>>>>

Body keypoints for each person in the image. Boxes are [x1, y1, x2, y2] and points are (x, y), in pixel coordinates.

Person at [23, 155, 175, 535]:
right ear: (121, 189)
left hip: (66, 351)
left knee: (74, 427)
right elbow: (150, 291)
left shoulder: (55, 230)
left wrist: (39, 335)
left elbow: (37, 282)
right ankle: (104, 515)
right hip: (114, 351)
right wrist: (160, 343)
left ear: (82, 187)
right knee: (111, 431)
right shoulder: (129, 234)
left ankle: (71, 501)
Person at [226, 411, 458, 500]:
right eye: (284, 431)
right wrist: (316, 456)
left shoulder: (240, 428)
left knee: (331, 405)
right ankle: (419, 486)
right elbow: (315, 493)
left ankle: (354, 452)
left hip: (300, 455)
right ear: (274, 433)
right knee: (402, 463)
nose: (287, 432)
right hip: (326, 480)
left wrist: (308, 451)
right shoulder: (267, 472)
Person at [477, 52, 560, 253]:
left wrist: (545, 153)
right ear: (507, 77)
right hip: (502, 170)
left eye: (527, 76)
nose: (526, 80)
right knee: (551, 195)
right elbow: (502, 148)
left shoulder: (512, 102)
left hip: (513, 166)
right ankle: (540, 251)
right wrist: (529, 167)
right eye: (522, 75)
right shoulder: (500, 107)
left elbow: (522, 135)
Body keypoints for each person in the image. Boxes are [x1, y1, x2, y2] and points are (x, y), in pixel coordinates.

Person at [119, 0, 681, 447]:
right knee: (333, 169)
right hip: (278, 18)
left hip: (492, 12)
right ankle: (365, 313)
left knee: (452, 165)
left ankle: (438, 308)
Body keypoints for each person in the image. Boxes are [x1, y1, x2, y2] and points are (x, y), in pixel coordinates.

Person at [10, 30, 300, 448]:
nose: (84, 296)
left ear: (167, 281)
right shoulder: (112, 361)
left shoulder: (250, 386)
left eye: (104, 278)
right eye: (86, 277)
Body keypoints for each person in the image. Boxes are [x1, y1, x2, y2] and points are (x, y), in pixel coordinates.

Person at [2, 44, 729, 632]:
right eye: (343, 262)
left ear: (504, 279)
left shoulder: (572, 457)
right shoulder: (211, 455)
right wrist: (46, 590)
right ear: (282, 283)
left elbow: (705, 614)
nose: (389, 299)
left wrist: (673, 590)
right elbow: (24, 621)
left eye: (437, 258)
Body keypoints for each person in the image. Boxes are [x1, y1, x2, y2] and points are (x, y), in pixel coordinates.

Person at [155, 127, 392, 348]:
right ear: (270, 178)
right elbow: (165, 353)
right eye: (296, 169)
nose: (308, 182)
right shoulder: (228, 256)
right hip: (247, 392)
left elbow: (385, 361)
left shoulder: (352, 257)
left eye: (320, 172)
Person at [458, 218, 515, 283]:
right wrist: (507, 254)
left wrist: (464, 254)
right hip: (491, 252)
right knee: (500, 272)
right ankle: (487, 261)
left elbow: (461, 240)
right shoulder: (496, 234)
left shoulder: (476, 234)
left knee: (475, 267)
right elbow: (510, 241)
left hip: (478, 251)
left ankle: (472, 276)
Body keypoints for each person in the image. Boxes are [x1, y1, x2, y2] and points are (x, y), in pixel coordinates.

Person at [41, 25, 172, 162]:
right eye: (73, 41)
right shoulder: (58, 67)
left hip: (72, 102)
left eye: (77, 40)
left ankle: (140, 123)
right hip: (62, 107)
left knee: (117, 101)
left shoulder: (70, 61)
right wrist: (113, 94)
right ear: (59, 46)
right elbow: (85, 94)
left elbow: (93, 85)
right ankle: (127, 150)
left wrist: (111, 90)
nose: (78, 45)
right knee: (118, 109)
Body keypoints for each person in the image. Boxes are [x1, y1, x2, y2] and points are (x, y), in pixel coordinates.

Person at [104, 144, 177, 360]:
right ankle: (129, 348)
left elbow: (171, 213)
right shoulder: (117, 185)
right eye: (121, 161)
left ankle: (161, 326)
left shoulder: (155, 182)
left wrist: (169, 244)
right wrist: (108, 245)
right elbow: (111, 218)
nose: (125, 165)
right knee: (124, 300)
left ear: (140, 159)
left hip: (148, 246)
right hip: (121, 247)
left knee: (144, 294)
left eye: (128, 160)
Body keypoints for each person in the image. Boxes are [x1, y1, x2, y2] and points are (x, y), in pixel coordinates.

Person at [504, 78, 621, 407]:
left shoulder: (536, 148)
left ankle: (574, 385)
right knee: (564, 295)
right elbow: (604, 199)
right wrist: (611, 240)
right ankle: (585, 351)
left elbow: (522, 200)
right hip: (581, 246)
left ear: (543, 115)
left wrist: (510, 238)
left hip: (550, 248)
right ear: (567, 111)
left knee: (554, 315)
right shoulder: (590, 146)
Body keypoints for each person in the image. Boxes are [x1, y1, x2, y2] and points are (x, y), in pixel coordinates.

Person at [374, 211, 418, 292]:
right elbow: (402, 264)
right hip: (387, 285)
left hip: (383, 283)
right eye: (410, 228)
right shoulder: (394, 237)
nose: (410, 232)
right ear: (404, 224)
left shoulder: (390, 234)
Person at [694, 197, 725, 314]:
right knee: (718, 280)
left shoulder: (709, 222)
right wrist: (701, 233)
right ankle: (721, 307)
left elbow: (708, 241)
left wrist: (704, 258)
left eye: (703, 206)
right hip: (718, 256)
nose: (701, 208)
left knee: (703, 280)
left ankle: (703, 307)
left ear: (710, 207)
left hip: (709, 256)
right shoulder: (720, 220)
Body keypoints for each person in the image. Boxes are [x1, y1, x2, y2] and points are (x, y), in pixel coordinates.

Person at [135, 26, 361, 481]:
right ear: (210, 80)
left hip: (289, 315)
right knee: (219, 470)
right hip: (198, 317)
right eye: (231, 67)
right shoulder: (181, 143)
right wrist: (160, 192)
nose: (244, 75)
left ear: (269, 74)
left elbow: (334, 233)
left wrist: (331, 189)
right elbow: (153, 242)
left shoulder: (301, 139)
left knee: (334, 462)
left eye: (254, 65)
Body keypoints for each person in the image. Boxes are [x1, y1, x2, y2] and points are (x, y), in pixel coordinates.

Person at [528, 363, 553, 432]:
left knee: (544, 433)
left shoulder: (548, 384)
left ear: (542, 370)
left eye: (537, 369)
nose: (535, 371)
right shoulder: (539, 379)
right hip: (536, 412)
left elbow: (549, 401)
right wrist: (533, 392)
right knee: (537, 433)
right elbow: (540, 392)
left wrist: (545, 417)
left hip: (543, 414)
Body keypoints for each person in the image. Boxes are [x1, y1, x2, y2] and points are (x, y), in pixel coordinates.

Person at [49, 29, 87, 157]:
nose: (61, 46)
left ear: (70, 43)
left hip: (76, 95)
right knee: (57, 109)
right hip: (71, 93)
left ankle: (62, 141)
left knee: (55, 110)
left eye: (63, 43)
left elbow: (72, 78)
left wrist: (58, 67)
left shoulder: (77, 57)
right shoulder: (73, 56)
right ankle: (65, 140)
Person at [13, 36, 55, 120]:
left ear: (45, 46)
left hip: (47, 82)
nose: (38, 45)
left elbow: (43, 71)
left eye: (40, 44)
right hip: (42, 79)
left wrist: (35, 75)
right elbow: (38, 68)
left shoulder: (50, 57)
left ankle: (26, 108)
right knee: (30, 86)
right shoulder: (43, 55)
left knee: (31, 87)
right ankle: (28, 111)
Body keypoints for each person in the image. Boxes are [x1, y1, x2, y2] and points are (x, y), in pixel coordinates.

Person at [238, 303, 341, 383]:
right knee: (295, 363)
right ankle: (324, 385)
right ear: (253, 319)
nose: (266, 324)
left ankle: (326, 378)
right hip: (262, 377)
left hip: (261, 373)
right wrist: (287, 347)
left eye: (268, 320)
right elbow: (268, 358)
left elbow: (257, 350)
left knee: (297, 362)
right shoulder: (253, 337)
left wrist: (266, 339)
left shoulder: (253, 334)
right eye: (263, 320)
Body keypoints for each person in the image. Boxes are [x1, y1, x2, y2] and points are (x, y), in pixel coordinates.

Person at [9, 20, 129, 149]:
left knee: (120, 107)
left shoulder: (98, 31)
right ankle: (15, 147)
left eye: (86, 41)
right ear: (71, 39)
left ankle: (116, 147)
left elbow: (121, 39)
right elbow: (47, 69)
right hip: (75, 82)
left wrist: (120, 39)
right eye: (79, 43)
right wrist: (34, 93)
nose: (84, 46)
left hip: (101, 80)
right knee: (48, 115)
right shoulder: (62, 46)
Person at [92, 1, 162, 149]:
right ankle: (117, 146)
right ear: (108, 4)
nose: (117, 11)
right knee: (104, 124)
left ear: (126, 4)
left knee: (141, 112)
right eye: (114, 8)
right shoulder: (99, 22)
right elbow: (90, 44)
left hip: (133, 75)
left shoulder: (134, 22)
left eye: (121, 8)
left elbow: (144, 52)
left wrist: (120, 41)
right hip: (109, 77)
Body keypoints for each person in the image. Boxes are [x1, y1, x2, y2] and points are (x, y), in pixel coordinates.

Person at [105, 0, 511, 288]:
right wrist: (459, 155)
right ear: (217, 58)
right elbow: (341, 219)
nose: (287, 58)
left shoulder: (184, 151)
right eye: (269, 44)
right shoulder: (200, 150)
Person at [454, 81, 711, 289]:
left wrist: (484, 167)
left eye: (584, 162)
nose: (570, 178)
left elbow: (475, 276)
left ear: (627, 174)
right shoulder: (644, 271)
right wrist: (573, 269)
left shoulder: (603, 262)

<<<<

= Task to carry out =
Write out exactly the final stretch of the listing above, beginning at the line that contains "left eye: (86, 41)" and ending at its last line, with nothing added.

= Task output =
left eye: (86, 41)
right ear: (71, 39)
left ankle: (116, 147)
left elbow: (121, 39)
right elbow: (47, 69)
right hip: (75, 82)
left wrist: (120, 39)
right eye: (79, 43)
right wrist: (34, 93)
nose: (84, 46)
left hip: (101, 80)
right knee: (48, 115)
right shoulder: (62, 46)
Person at [92, 1, 162, 149]:
right ankle: (117, 146)
right ear: (108, 4)
nose: (117, 11)
right knee: (104, 124)
left ear: (126, 4)
left knee: (141, 112)
right eye: (114, 8)
right shoulder: (99, 22)
right elbow: (90, 44)
left hip: (133, 75)
left shoulder: (134, 22)
left eye: (121, 8)
left elbow: (144, 52)
left wrist: (120, 41)
right hip: (109, 77)
Body keypoints for each person in the image. Boxes are [x1, y1, x2, y2] and points are (x, y), in pixel coordinates.

Person at [105, 0, 511, 288]:
right wrist: (459, 155)
right ear: (217, 58)
right elbow: (341, 219)
nose: (287, 58)
left shoulder: (184, 151)
right eye: (269, 44)
right shoulder: (200, 150)
Person at [454, 81, 711, 289]:
left wrist: (484, 167)
left eye: (584, 162)
nose: (570, 178)
left elbow: (475, 276)
left ear: (627, 174)
right shoulder: (644, 271)
right wrist: (573, 269)
left shoulder: (603, 262)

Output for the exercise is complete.